Editor: Tony Hunter1

eLife posts the editorial decision letter and author response on a selection of the published articles (subject to the approval of the authors). An edited version of the letter sent to the authors after peer review is shown, indicating the substantive concerns or comments; minor concerns are not usually shown. Reviewers have the opportunity to discuss the decision before the letter is sent (see review process). Similarly, the author response typically shows only responses to the major concerns raised by the reviewers.

Thank you for sending your work entitled “B cell activations involve nanoscale receptor reorganizations and inside-out signaling by Syk” for consideration at eLife. Your article has been favorably evaluated by Tony Hunter and 3 expert reviewers.
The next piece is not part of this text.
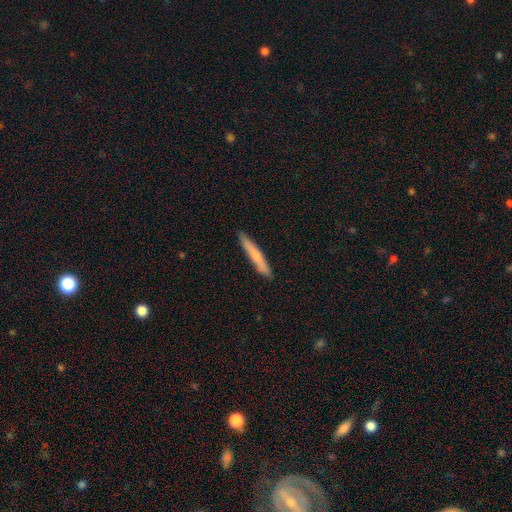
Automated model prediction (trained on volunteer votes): Smooth or featured? Predicted: smooth (p=0.65). How rounded? Predicted: cigar-shaped (p=0.95). Merging? Predicted: none (p=0.89).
The Senior editor and the reviewers discussed their comments before a consensus decision was reached, and the Senior editor has assembled the following comments to help you prepare a revised submission.

There is general agreement that your findings are potentially an important advance in understanding the mechanism of BCR signal transduction, but that more needs to be done to bolster the main conclusion that BCR-antigen interaction induces dimer dissociation in a manner dependent on Syk activity. In particular, there are concerns about the interpretation of the PLA data and how well the PLA analysis measures distance between the two BCR subunits, and whether your results mean that the BCR dimers actually dissociate or rather reorient and/or undergo a conformational rearrangement. The main issues that would have to be addressed before the paper could be accepted by eLife are:

1) The authors use three types of PLA reagents coupling oligos to secondary Abs (2-PLA), primary Abs (1-PLA) or to Ab Fabs (Fab-PLA), and the reported resolution power of these methods is based solely on what appears to be a theoretical detection distance range based on the estimated end to end 'size' of an antibody, and from this the authors deduce that the different PLA assays detect BCRs at various distances from each other. Clearly, they need to demonstrate that the PLA assays are indeed sensitive to the distances they theorize, for example, by creating artificial surfaces displaying BCRs at these various distances or making artificial (covalent) dimers. In this regard, do the authors know the stoichiometry of binding of the PLAs to the cells? Does the μ-specific mAb bind to both IgH chains in the BCR? If so does this contribute to signal?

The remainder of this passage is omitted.